Clarke (27), from Kilrush, Co Clare, appeared calm as Judge John Woodcock passed sentence at the end of a four-hour hearing at Bangor's federal court. The sentence was the most lenient possible and included a statutory seven-year term for using a gun during a robbery.
The judge said he had taken into account evidence Clarke was suffering from paranoid schizophrenia and his mental illness had helped to transform him from a gifted student and budding entrepreneur into the author of "a particularly heinous crime".
Clarke's father, Michael, told the court he had sought unsuccessfully to have his son committed to a psychiatric hospital in Ireland after a serious psychotic episode in 2003. "I felt so let down that the Irish healthcare system let me down and more importantly, let my son down. We probably wouldn't be here today listening to the victims of Niall's crime if that problem had been addressed then," he said.
At Trinity, Clarke was one of the most gifted computer science students his lecturers had ever encountered and, when he graduated in 2002, he set up his own software company. During his final year at college, however, Clarke was showing signs of stress which his family initially put down to exam pressure.
Clarke abandoned his business plans and travelled to Thailand and India, calling home with angry diatribes against his father, with whom he had previously enjoyed a close relationship.

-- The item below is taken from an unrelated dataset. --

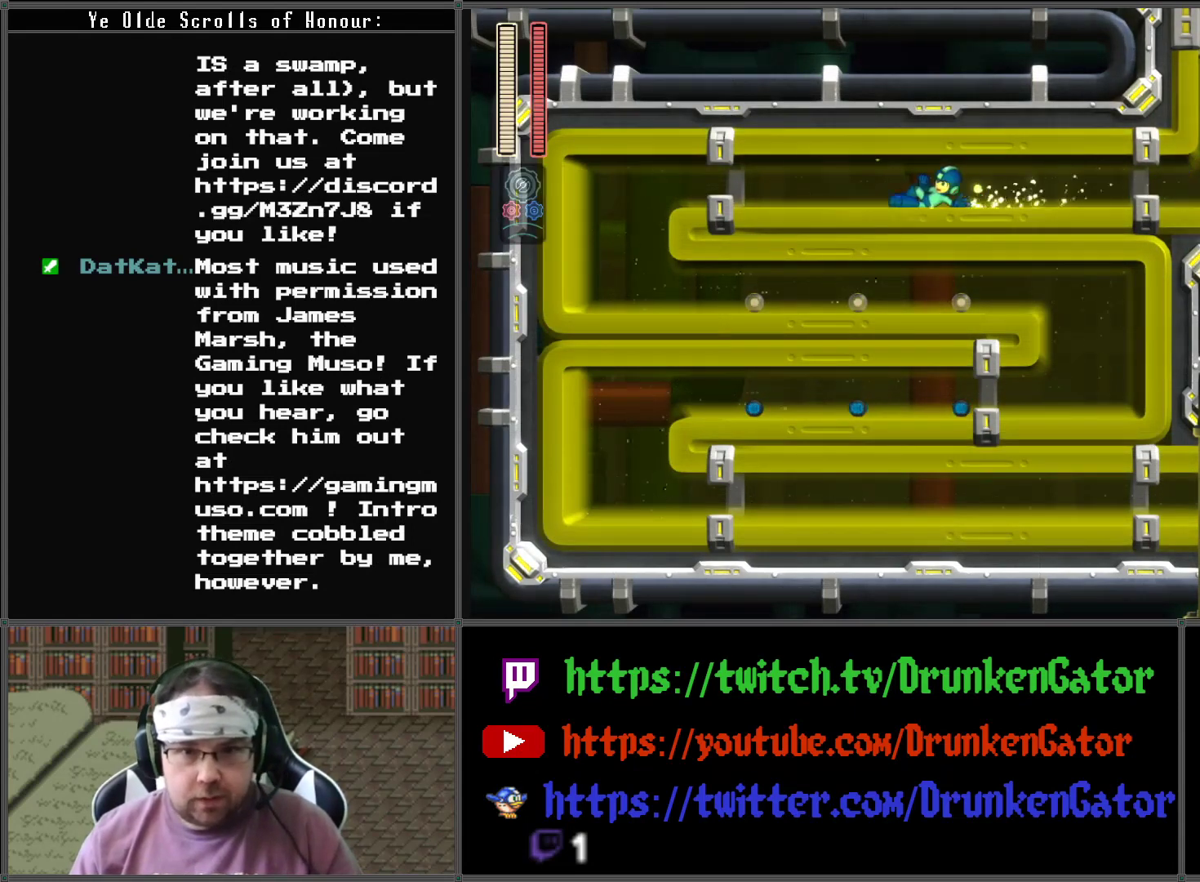
{"buttons": ["DPAD_LEFT"], "left_stick": "center", "right_stick": "center", "events": []}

When he returned to Co Clare, he was "skeletal", weighing only 40kg (90lbs) although he is 1.9m (6ft 3in). Mr Clarke snr told the court in Bangor that, as he watched his son become more withdrawn and his bouts of anger more regular, he recognised the mental pattern unfolding.
"My mother was a paranoid schizophrenic," Mr Clarke snr told the court. "I remember watching a police car coming to take her to hospital . . . The hardest thing in my life was to sign a committal form to send Niall to hospital."

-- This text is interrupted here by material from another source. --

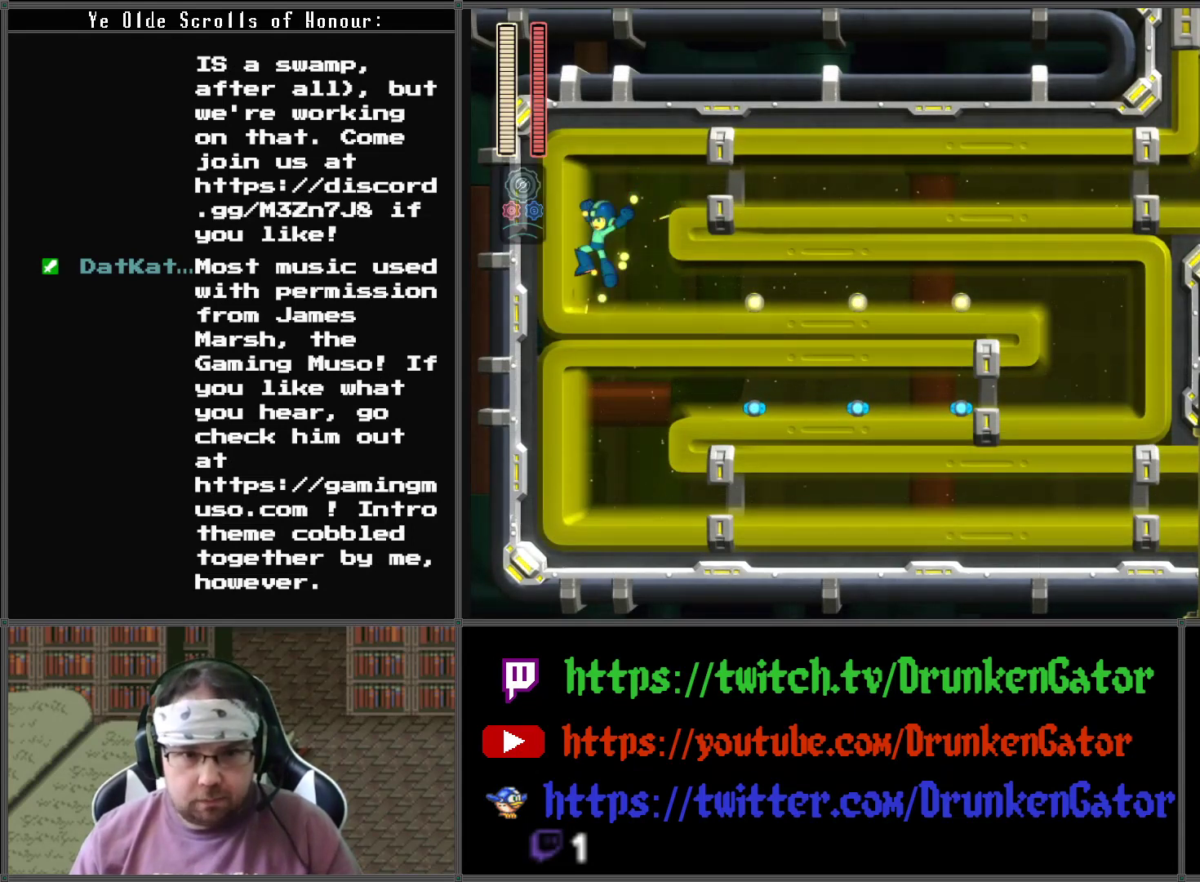
{"buttons": ["A", "DPAD_DOWN", "DPAD_RIGHT"], "left_stick": "center", "right_stick": "center", "events": [[67, "DPAD_DOWN", "down"], [100, "DPAD_LEFT", "up"], [100, "DPAD_RIGHT", "down"], [267, "A", "down"]]}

After Irish health authorities refused to commit Clarke, he left for South America and the US, losing contact with his family until after his arrest in October 2006. Working at odd jobs, Clarke was drinking heavily - up to 18 pints of Guinness a day, according to a psychiatrist's report.
He was $30,000 (€20,500) in debt and behind on his rent when he bought a gun and ammunition and a day later, donned a ski mask, camouflage trousers and a black sweater and walked into the Bangor Bank of America.
Pointing the gun at a bank teller, he handed her a bag and ordered her to fill it with cash.Clarke left the bank with $11,125 but a bank worker noted his car licence plate and he was arrested.
The judge recommended that Clarke serve his sentence at a prison that would give him access to psychiatric treatment and he urged Clarke to accept it.
Speaking on behalf of the Clarke family, solicitor Eugene O'Kelly said that they were relieved at the relative leniency of the sentence and expressed the hope Clarke could be returned to Ireland "within a year or two" to serve out his sentence.
"What makes this case particularly sad is the fact that it could have been prevented. Michael took the hardest decision of his life when he signed the committal papers to have his son transferred in Ireland to a mental institution," said Mr O'Kelly.
"Unfortunately, the services let him down and Niall was free to go without any medical intervention. That led eventually to a bank in Bangor and Niall's transformation from genius to jail was complete."